■ **EXERCISE**: Reproduce the whole listing, character for character.

■ **TASK DATA**:

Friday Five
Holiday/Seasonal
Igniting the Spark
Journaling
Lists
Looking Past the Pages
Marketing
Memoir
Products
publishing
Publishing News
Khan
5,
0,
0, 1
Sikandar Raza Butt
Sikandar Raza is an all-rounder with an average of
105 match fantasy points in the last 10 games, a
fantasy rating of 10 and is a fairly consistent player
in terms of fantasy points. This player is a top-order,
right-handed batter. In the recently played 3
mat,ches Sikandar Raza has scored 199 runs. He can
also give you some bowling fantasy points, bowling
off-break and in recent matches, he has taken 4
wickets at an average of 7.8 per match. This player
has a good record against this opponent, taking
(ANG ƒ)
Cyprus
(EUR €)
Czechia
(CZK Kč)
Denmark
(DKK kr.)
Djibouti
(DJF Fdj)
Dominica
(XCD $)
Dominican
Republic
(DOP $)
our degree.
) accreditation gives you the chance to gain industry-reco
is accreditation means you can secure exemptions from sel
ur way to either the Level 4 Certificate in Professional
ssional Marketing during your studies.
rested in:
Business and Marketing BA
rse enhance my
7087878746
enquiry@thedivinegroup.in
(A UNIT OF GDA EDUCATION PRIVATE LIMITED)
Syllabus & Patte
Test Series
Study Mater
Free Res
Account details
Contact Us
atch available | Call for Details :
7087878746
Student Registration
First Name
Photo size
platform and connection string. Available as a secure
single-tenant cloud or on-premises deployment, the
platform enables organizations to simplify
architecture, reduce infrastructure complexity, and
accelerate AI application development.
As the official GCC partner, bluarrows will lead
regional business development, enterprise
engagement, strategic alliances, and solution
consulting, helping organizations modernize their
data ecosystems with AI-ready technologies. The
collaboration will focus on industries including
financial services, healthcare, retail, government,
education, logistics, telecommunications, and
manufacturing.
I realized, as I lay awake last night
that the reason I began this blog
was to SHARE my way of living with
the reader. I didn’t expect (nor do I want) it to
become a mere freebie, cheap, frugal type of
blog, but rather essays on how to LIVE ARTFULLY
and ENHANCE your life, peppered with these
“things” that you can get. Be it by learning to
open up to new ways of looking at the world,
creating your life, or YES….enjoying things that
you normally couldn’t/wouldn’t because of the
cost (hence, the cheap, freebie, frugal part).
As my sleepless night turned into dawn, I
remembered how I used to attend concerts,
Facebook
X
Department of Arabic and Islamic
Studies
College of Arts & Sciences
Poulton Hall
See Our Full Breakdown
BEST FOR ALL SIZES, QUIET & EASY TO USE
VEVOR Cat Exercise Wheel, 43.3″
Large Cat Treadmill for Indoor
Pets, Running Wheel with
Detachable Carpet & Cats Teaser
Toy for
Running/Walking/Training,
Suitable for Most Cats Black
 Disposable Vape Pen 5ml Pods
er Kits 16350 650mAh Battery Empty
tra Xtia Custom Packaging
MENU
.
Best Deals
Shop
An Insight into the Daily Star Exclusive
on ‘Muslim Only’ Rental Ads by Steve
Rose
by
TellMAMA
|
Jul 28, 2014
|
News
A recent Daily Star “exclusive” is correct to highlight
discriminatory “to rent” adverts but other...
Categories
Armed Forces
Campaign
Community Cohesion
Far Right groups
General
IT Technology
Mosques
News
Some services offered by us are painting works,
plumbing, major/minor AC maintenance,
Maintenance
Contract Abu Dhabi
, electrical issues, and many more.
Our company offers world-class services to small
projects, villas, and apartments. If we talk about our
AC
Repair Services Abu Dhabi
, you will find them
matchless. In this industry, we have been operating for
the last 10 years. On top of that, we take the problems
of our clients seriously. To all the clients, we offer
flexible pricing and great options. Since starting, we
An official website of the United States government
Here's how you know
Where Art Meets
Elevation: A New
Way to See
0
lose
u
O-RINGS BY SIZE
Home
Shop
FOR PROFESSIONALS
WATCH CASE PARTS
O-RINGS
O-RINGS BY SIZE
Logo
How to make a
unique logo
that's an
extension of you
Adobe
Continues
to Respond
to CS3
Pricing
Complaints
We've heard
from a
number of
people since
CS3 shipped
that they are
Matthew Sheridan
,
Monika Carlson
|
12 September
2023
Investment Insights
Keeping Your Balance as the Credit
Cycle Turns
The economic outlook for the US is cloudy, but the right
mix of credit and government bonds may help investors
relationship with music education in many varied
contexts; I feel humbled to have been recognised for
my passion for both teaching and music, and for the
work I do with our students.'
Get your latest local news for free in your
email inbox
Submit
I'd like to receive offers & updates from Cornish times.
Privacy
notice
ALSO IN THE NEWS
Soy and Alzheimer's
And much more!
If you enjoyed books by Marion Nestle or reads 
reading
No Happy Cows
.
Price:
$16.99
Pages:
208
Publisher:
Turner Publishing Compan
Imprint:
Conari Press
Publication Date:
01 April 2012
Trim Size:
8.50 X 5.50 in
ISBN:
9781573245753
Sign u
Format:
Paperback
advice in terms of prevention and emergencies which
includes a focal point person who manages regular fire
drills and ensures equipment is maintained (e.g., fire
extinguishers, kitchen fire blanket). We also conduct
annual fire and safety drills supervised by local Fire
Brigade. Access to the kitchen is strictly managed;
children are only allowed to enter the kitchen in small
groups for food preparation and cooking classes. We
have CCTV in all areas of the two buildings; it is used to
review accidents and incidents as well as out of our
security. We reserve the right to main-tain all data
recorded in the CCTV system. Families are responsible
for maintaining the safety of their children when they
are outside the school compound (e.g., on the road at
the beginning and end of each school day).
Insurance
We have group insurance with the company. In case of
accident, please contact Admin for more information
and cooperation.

■ **RESPONSE TO THIS EXERCISE**:
Friday Five
Holiday/Seasonal
Igniting the Spark
Journaling
Lists
Looking Past the Pages
Marketing
Memoir
Products
publishing
Publishing News
Khan
5,
0,
0, 1
Sikandar Raza Butt
Sikandar Raza is an all-rounder with an average of
105 match fantasy points in the last 10 games, a
fantasy rating of 10 and is a fairly consistent player
in terms of fantasy points. This player is a top-order,
right-handed batter. In the recently played 3
mat,ches Sikandar Raza has scored 199 runs. He can
also give you some bowling fantasy points, bowling
off-break and in recent matches, he has taken 4
wickets at an average of 7.8 per match. This player
has a good record against this opponent, taking
(ANG ƒ)
Cyprus
(EUR €)
Czechia
(CZK Kč)
Denmark
(DKK kr.)
Djibouti
(DJF Fdj)
Dominica
(XCD $)
Dominican
Republic
(DOP $)
our degree.
) accreditation gives you the chance to gain industry-reco
is accreditation means you can secure exemptions from sel
ur way to either the Level 4 Certificate in Professional
ssional Marketing during your studies.
rested in:
Business and Marketing BA
rse enhance my
7087878746
enquiry@thedivinegroup.in
(A UNIT OF GDA EDUCATION PRIVATE LIMITED)
Syllabus & Patte
Test Series
Study Mater
Free Res
Account details
Contact Us
atch available | Call for Details :
7087878746
Student Registration
First Name
Photo size
platform and connection string. Available as a secure
single-tenant cloud or on-premises deployment, the
platform enables organizations to simplify
architecture, reduce infrastructure complexity, and
accelerate AI application development.
As the official GCC partner, bluarrows will lead
regional business development, enterprise
engagement, strategic alliances, and solution
consulting, helping organizations modernize their
data ecosystems with AI-ready technologies. The
collaboration will focus on industries including
financial services, healthcare, retail, government,
education, logistics, telecommunications, and
manufacturing.
I realized, as I lay awake last night
that the reason I began this blog
was to SHARE my way of living with
the reader. I didn’t expect (nor do I want) it to
become a mere freebie, cheap, frugal type of
blog, but rather essays on how to LIVE ARTFULLY
and ENHANCE your life, peppered with these
“things” that you can get. Be it by learning to
open up to new ways of looking at the world,
creating your life, or YES….enjoying things that
you normally couldn’t/wouldn’t because of the
cost (hence, the cheap, freebie, frugal part).
As my sleepless night turned into dawn, I
remembered how I used to attend concerts,
Facebook
X
Department of Arabic and Islamic
Studies
College of Arts & Sciences
Poulton Hall
See Our Full Breakdown
BEST FOR ALL SIZES, QUIET & EASY TO USE
VEVOR Cat Exercise Wheel, 43.3″
Large Cat Treadmill for Indoor
Pets, Running Wheel with
Detachable Carpet & Cats Teaser
Toy for
Running/Walking/Training,
Suitable for Most Cats Black
 Disposable Vape Pen 5ml Pods
er Kits 16350 650mAh Battery Empty
tra Xtia Custom Packaging
MENU
.
Best Deals
Shop
An Insight into the Daily Star Exclusive
on ‘Muslim Only’ Rental Ads by Steve
Rose
by
TellMAMA
|
Jul 28, 2014
|
News
A recent Daily Star “exclusive” is correct to highlight
discriminatory “to rent” adverts but other...
Categories
Armed Forces
Campaign
Community Cohesion
Far Right groups
General
IT Technology
Mosques
News
Some services offered by us are painting works,
plumbing, major/minor AC maintenance,
Maintenance
Contract Abu Dhabi
, electrical issues, and many more.
Our company offers world-class services to small
projects, villas, and apartments. If we talk about our
AC
Repair Services Abu Dhabi
, you will find them
matchless. In this industry, we have been operating for
the last 10 years. On top of that, we take the problems
of our clients seriously. To all the clients, we offer
flexible pricing and great options. Since starting, we
An official website of the United States government
Here's how you know
Where Art Meets
Elevation: A New
Way to See
0
lose
u
O-RINGS BY SIZE
Home
Shop
FOR PROFESSIONALS
WATCH CASE PARTS
O-RINGS
O-RINGS BY SIZE
Logo
How to make a
unique logo
that's an
extension of you
Adobe
Continues
to Respond
to CS3
Pricing
Complaints
We've heard
from a
number of
people since
CS3 shipped
that they are
Matthew Sheridan
,
Monika Carlson
|
12 September
2023
Investment Insights
Keeping Your Balance as the Credit
Cycle Turns
The economic outlook for the US is cloudy, but the right
mix of credit and government bonds may help investors
relationship with music education in many varied
contexts; I feel humbled to have been recognised for
my passion for both teaching and music, and for the
work I do with our students.'
Get your latest local news for free in your
email inbox
Submit
I'd like to receive offers & updates from Cornish times.
Privacy
notice
ALSO IN THE NEWS
Soy and Alzheimer's
And much more!
If you enjoyed books by Marion Nestle or reads 
reading
No Happy Cows
.
Price:
$16.99
Pages:
208
Publisher:
Turner Publishing Compan
Imprint:
Conari Press
Publication Date:
01 April 2012
Trim Size:
8.50 X 5.50 in
ISBN:
9781573245753
Sign u
Format:
Paperback
advice in terms of prevention and emergencies which
includes a focal point person who manages regular fire
drills and ensures equipment is maintained (e.g., fire
extinguishers, kitchen fire blanket). We also conduct
annual fire and safety drills supervised by local Fire
Brigade. Access to the kitchen is strictly managed;
children are only allowed to enter the kitchen in small
groups for food preparation and cooking classes. We
have CCTV in all areas of the two buildings; it is used to
review accidents and incidents as well as out of our
security. We reserve the right to main-tain all data
recorded in the CCTV system. Families are responsible
for maintaining the safety of their children when they
are outside the school compound (e.g., on the road at
the beginning and end of each school day).
Insurance
We have group insurance with the company. In case of
accident, please contact Admin for more information
and cooperation.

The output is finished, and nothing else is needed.